Primero, algo informe de color granate emergiendo. Era el traje que llevaba Jairo del Castillo el Día de los Difuntos. Un ciclo que se inició el día de la exposición del poblado cántabro y que por fin terminaba. Después, mecido por las olas a varios metros de nosotros, el cuerpo entero de Jairo salió a la superficie formando un aspa, con la cabeza metida en el agua mirando al fondo del mar. Su cuerpo era como una X macabra en el plano de un tesoro pirata. Iago se lanzó de cabeza al agua y lo trajo a la orilla de cuatro brazadas.

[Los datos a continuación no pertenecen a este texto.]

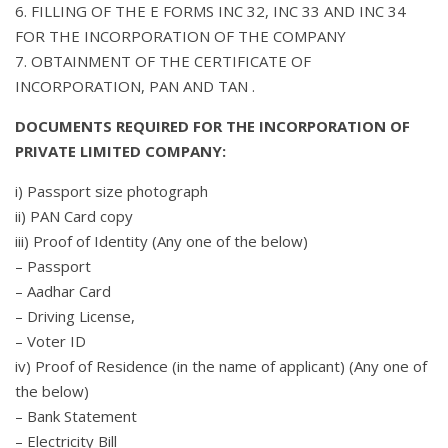
6. FILLING OF THE E FORMS INC 32, INC 33 AND INC 34
FOR THE INCORPORATION OF THE COMPANY
7. OBTAINMENT OF THE CERTIFICATE OF
INCORPORATION, PAN AND TAN .
DOCUMENTS REQUIRED FOR THE INCORPORATION OF
PRIVATE LIMITED COMPANY:
i) Passport size photograph
ii) PAN Card copy
iii) Proof of Identity (Any one of the below)
– Passport
– Aadhar Card
– Driving License,
– Voter ID
iv) Proof of Residence (in the name of applicant) (Any one of
the below)
– Bank Statement
– Electricity Bill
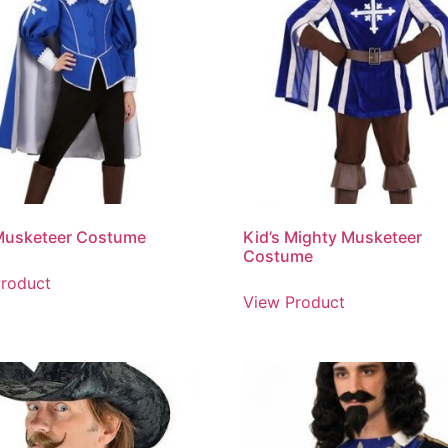
 Musketeer Costume
Kid’s Mighty Musketeer
Costume
roduct
View Product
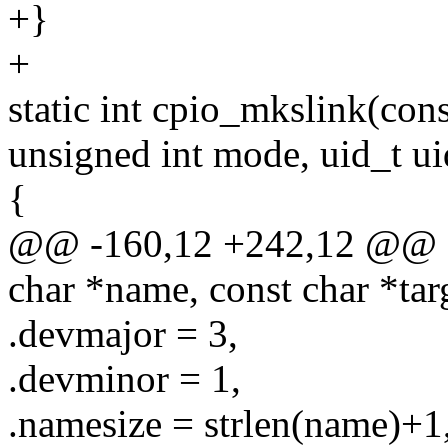
+}
+
static int cpio_mkslink(cons
unsigned int mode, uid_t ui
{
@@ -160,12 +242,12 @@ sta
char *name, const char *tar
.devmajor = 3,
.devminor = 1,
.namesize = strlen(name)+1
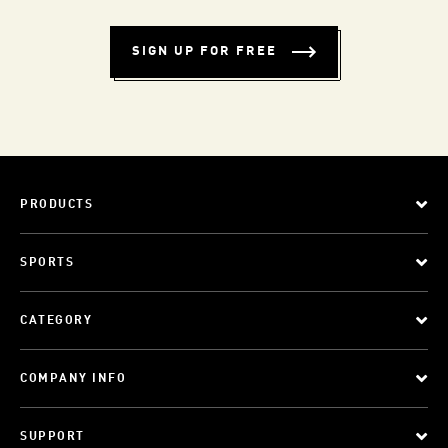
SIGN UP FOR FREE
PRODUCTS
SPORTS
CATEGORY
COMPANY INFO
SUPPORT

Reprimí el asco al tirar de la manga mojada de la chaqueta de terciopelo para ayudarle a traerlo a tierra firme. Toda la piel, que había adquirido un tono entre azul y verde oscuro, estaba hinchada y tirante, deformando sus facciones hasta dejar la cabeza más parecida a un balón que al rostro humano que un día fue. Aun así, reconocí el pelo negro, que por una vez se extendía libre como un manojo de algas, en lugar de mantenerse invariablemente repeinado hacia atrás. Iago, empapado y extenuado, me pidió el móvil y llamó al inspector, que estuvo con nosotros en veinte minutos, mirándonos severamente como si hubiéramos cometido una falta. Luego recordé que sí que lo habíamos hecho, saltándonos el cordón policial. Pero tanto a Iago como a mí una mirada de reproche nos traía sin cuidado.
Nagorno, «el inmortal», había muerto. De nuevo había cambiado el plano de la realidad, otro edificio de creencias se había derrumbado y necesitábamos algo de tiempo para asumir el nuevo presente libres de él.